Victor Hugo once said: “A church is God between four walls.” Churches attempt to capture God’s essence and carry out His work here on earth. Churches are good things, and I am blessed to serve one in which people’s lives are enhanced and their journey of faith is strengthened. I personally believe that the world would be a better place if each of us was attached to a church. Yet, as we all know, God cannot be contained between walls.
When Jesus established His church upon the rock foundation of His chief apostle, Peter, He probably did not intend to establish a structured hierarchy, a preferred ritual for worship, a list of laws, procedures, or rubrics, nor a million basilicas, cathedrals, chanceries, or other buildings that seek to house Him. As best we can tell from the word He used, “ecclesia,” Jesus was establishing a way of living and way of loving that mirrors God’s life and love. Father Richard Rohr put it this way: “Christianity is a lifestyle, a way of being in the world that is simple, non-violent, shared, and loving. But we turned it into an established religion and all that goes with that while avoiding the lifestyle change itself. One could be warlike, greedy, racist, selfish, and vain in most of Christian history and still believe that Jesus is one’s ‘personal Lord and Savior.’ The world has no time for such silliness anymore. The sufferings on earth are too great.” Rohr urges us to realize that our church should be a vessel in which its members encounter the world in a manner that shapes it in Christ’s image.

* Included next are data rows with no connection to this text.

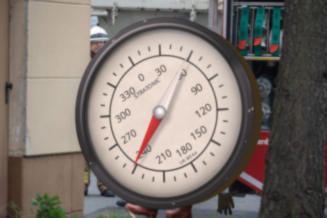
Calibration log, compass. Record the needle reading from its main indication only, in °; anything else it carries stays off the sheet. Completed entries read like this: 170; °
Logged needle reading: 240; °
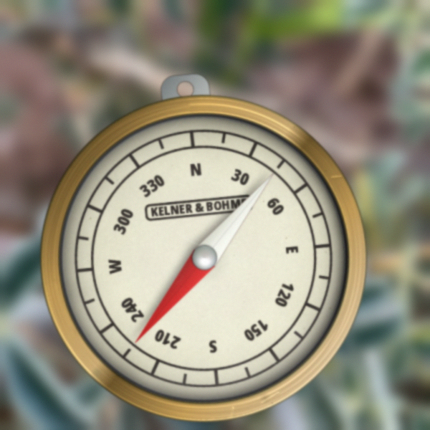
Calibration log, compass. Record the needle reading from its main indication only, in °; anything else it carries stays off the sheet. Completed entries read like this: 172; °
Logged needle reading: 225; °
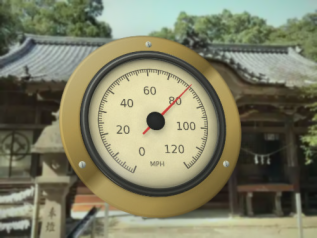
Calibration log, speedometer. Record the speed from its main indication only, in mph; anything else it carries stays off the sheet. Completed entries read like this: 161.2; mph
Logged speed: 80; mph
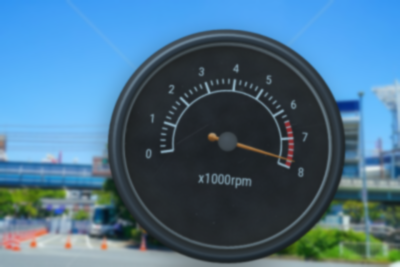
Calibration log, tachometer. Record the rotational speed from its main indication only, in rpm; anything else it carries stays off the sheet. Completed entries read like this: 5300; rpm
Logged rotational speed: 7800; rpm
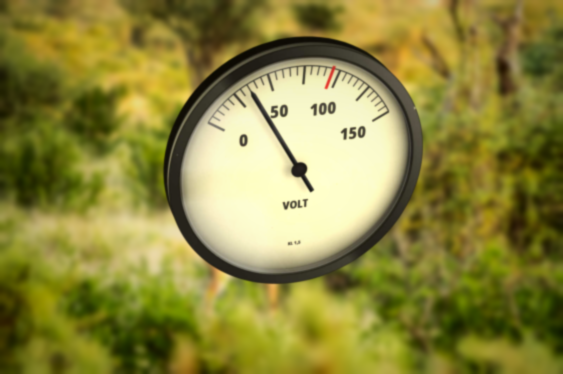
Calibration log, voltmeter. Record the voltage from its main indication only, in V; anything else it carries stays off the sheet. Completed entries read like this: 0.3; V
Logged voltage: 35; V
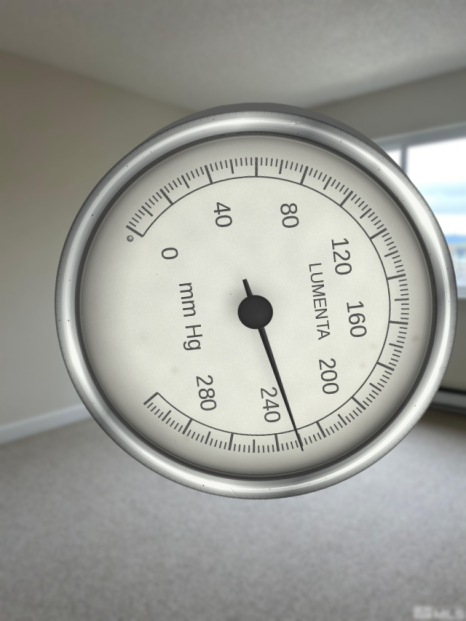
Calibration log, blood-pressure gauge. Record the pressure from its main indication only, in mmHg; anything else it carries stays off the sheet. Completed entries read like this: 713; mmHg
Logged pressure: 230; mmHg
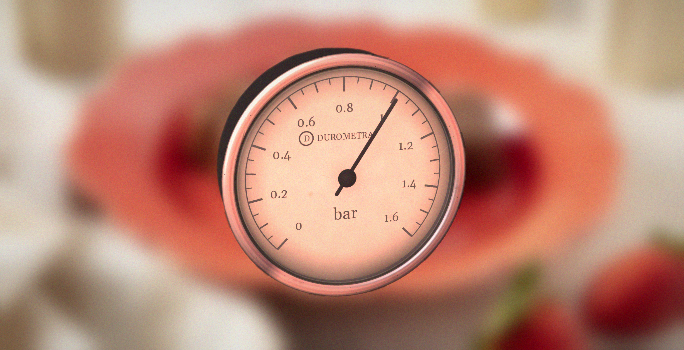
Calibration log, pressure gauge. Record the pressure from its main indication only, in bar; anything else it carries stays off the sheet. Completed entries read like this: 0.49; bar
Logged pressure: 1; bar
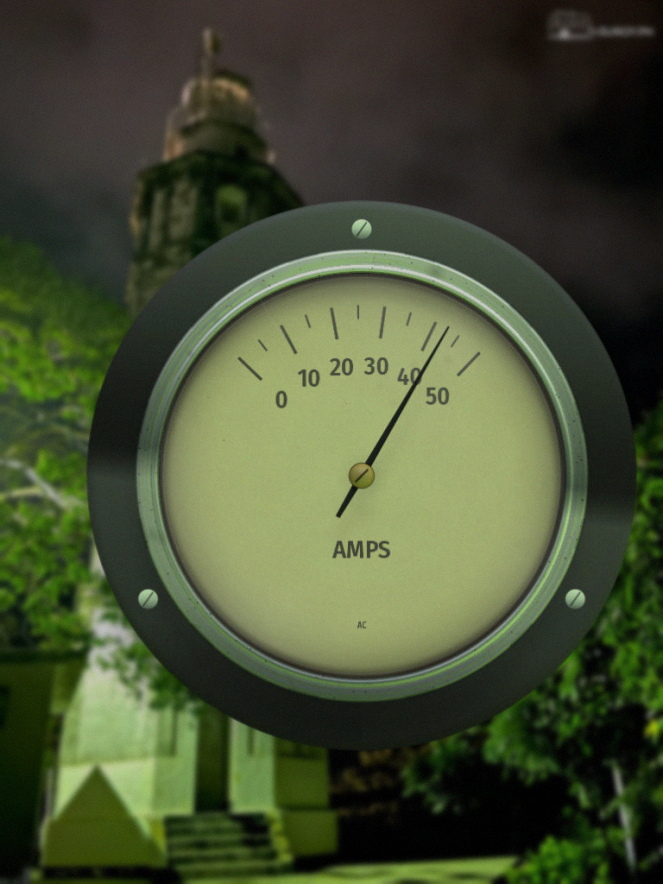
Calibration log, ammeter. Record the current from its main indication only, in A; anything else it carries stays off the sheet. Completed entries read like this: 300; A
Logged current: 42.5; A
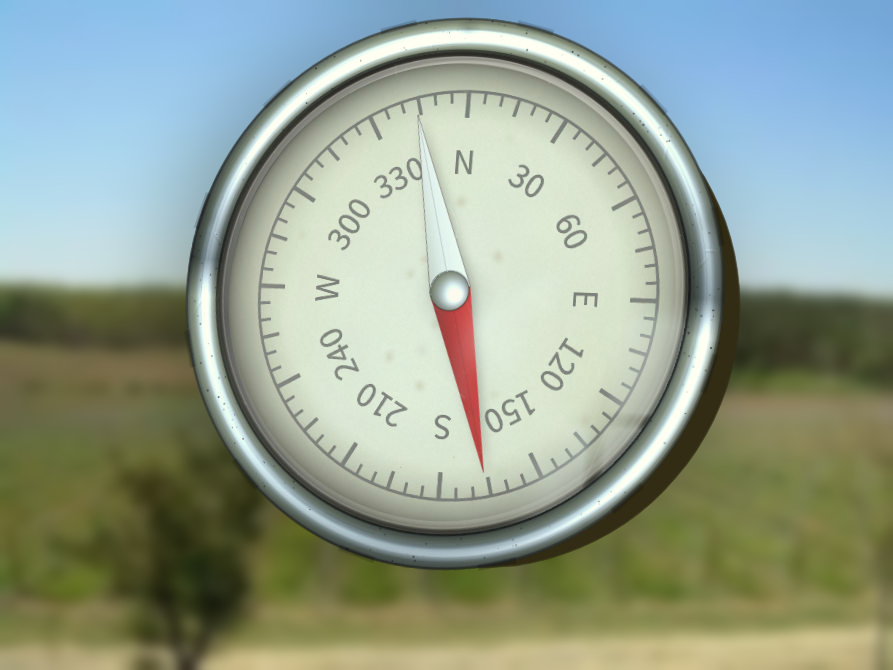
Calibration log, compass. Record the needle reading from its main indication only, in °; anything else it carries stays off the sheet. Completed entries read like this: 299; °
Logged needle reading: 165; °
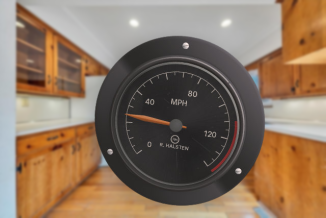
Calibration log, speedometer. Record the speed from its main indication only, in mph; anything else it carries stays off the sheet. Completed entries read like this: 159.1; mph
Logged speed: 25; mph
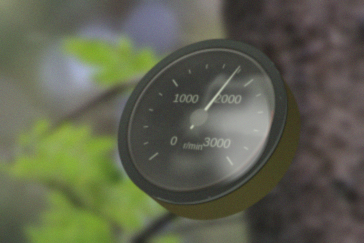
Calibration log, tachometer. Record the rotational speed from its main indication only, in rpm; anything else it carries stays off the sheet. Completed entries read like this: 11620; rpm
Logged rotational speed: 1800; rpm
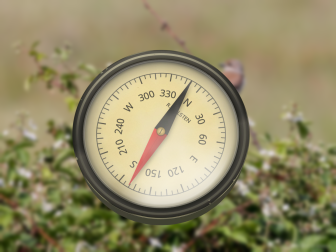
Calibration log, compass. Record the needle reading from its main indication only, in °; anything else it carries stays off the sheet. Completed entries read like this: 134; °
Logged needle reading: 170; °
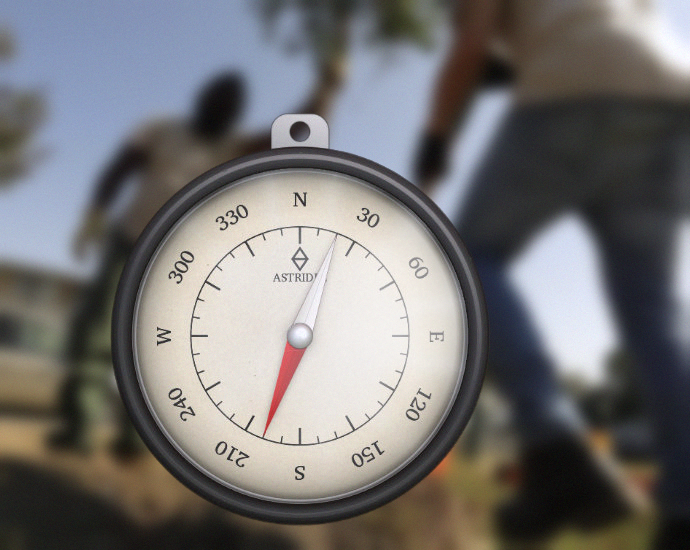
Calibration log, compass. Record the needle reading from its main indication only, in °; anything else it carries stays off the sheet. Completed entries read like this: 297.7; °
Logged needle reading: 200; °
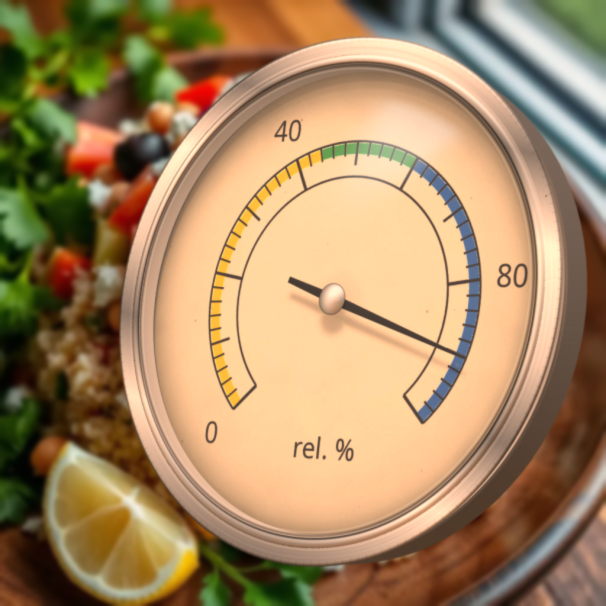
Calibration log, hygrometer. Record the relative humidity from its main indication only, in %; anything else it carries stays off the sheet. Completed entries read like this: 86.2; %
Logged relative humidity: 90; %
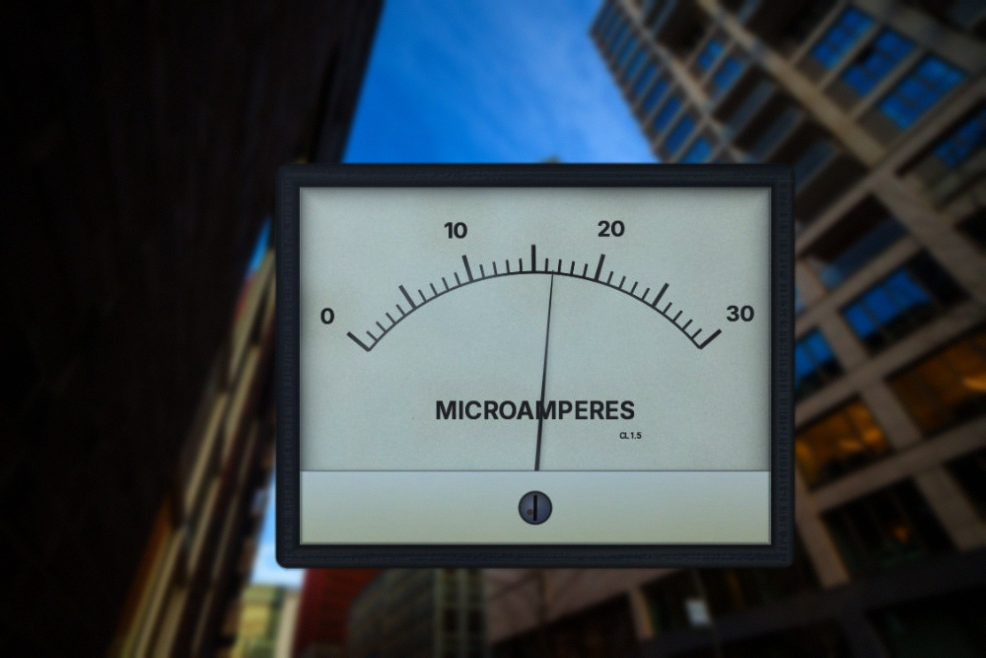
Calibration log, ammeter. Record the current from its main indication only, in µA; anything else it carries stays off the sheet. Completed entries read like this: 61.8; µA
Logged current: 16.5; µA
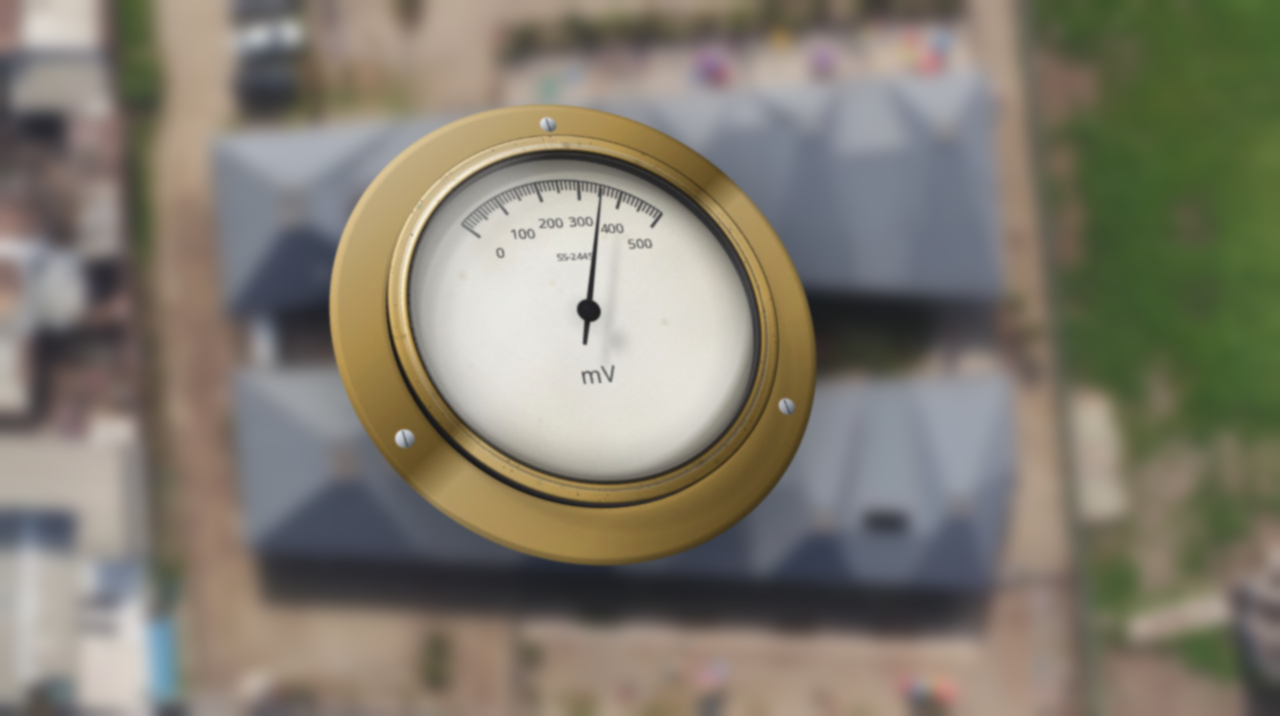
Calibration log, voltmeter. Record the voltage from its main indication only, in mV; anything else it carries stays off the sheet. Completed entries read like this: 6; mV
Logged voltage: 350; mV
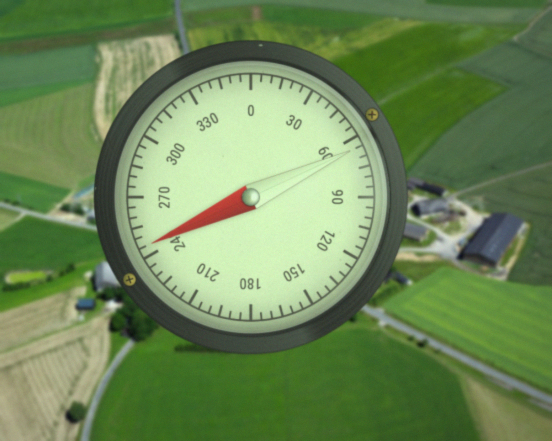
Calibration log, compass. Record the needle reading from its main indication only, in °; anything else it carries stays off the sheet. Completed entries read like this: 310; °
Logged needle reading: 245; °
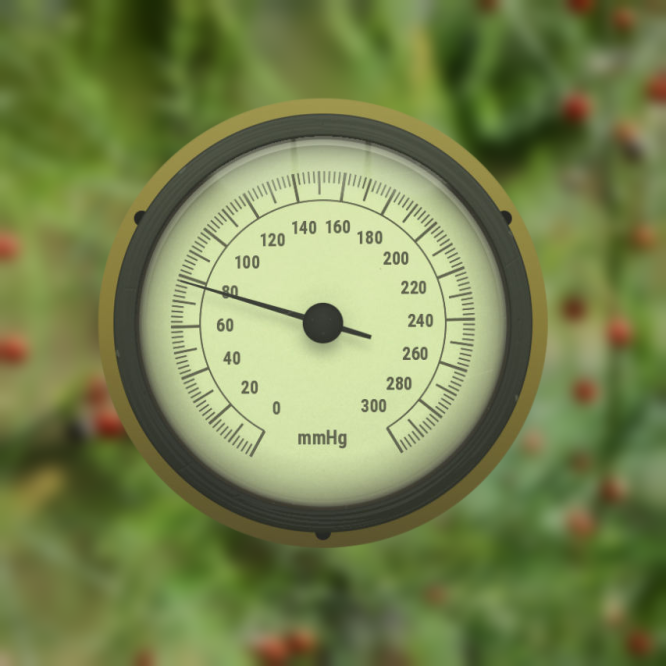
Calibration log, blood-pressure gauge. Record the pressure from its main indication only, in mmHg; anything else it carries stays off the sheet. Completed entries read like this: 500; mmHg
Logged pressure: 78; mmHg
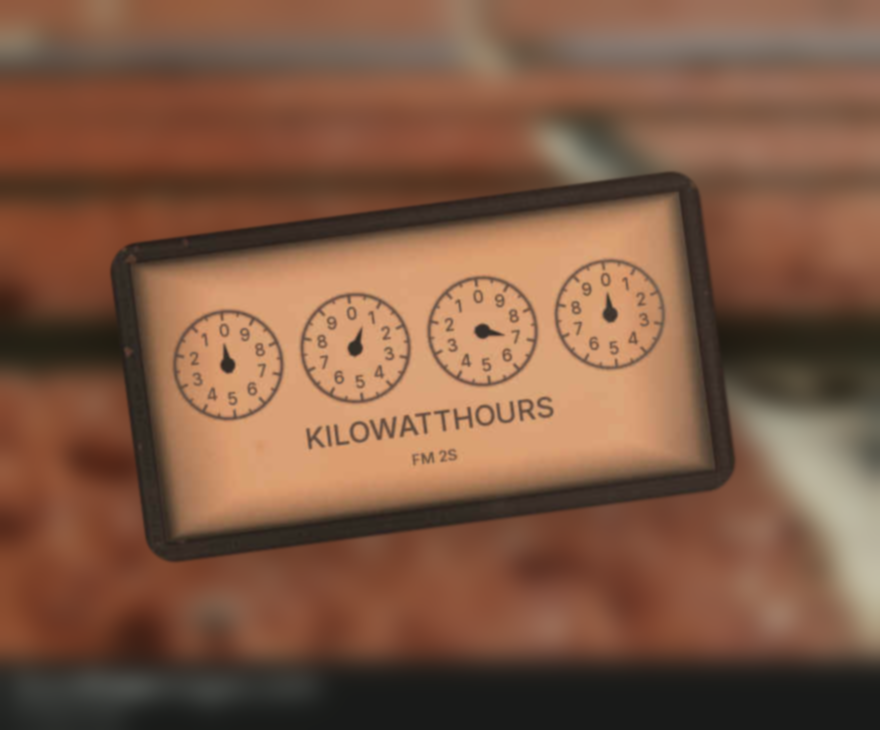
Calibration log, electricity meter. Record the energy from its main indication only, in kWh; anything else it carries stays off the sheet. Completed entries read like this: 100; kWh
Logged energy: 70; kWh
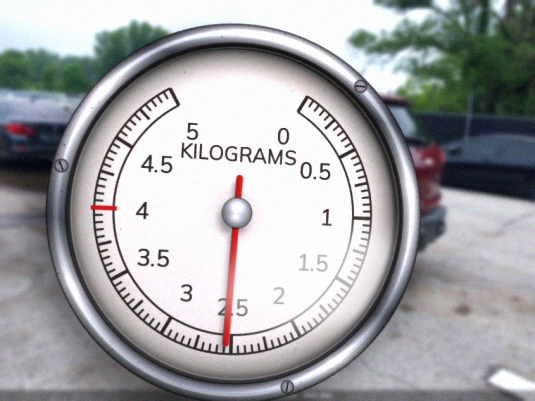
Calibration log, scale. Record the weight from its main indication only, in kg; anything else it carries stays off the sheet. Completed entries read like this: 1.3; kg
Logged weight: 2.55; kg
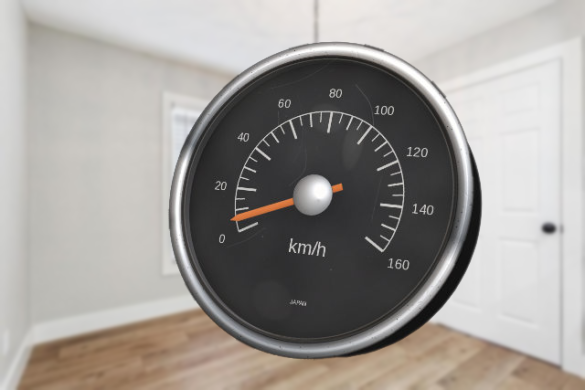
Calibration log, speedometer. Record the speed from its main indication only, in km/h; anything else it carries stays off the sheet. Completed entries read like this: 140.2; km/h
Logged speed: 5; km/h
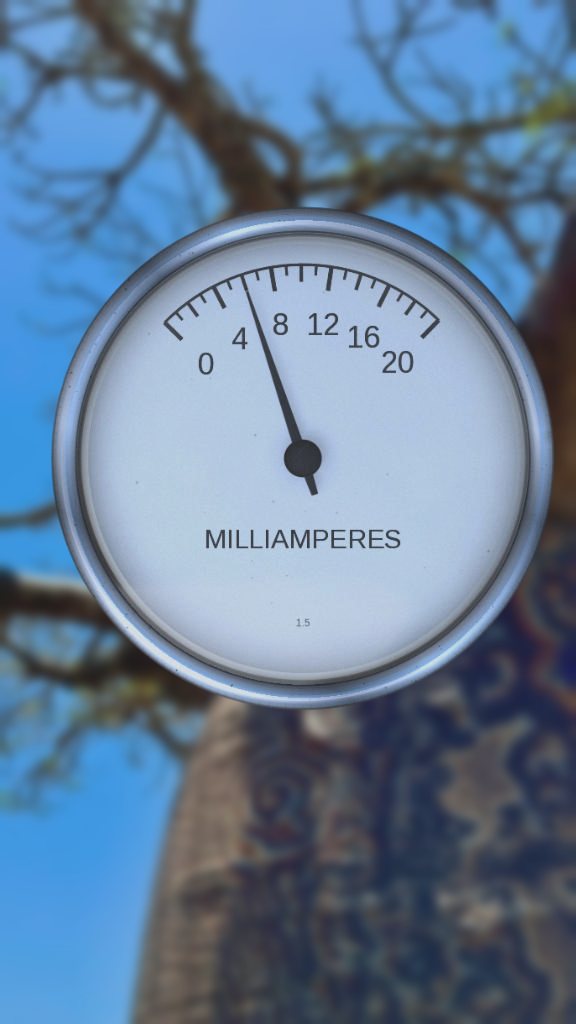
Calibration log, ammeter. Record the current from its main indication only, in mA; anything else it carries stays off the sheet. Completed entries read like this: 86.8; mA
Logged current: 6; mA
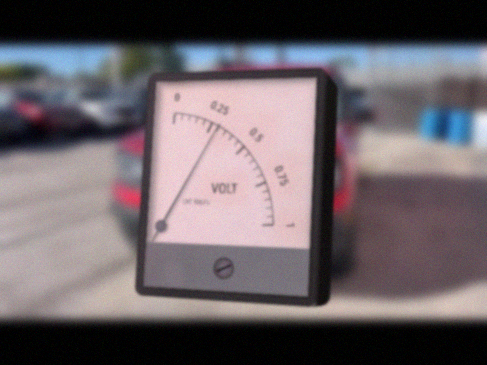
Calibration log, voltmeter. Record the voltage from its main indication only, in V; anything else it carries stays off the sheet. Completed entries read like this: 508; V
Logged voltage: 0.3; V
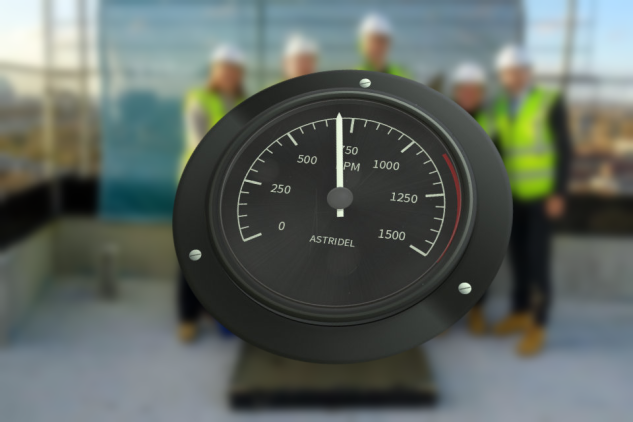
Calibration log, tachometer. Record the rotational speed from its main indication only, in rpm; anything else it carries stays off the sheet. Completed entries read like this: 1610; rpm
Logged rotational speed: 700; rpm
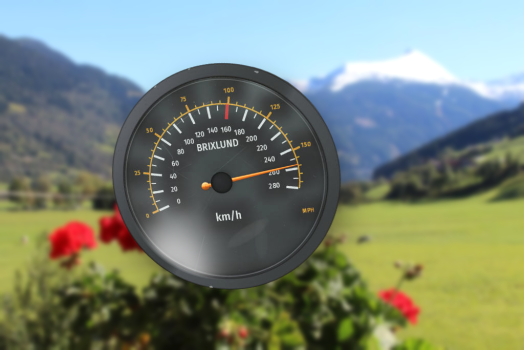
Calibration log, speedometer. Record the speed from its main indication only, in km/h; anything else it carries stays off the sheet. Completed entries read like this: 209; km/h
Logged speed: 255; km/h
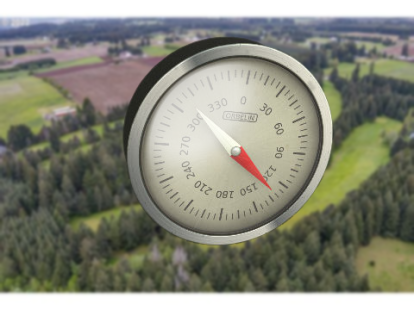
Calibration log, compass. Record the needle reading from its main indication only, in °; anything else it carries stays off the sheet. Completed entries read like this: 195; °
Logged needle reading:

Jesus tangled with religious leaders of His time, especially Pharisees, challenging them to reflect upon the ways in which church misrepresents God and misguides people by elevating things not divine to a divine status. He confronted them because they didn’t understand God’s ways, nor did they grasp the ramifications of misleading others. He admitted that they carried authority as teachers and religious leaders, so they should be obeyed—but He also indicated that they should not be imitated. Perhaps it is not unlike parents who possess teaching authority over their children but do not always teach good, healthy, wholesome, or holy things. Church leaders now, as in Jesus’ time, are given authority to teach and admonish. Often, we get it right; but sometimes we don’t—kind of like parents. When we fail, it is usually when we try to contain God between four walls. Hugo is right: our four walls create beautiful structures in which we find sanctuary and can assemble to worship God and encourage one another. Yet, at the same time, God will not be contained there. From mountains to beaches to forests, and from majestic sunrises to starry night skies and the magnificent cathedral of creation, we know that God does not fit into the structures we build. Nor does He adhere to the laws, guidelines, language, or rituals we design. During the past year we saw religion and church lived out primarily in virtual ways—rarely between four walls. Although we are blessed to be given instruction from inside the walls, our task is to go out into the world through a culture of encounter and a lifestyle that brings Christ’s message to those we meet.
Let us clothe ourselves in the Christian lifestyle to help shape our world for the good. Let us return faithfully to the four walls where we stand shoulder to shoulder with other sinners who want to become saints. Let us end the silliness of proclaiming Christianity where we don’t propagate the lifestyle. And let us pray that our ecclesial leaders do not become modern-day Pharisees but rather will guide and serve according to Jesus’ example beyond the walls.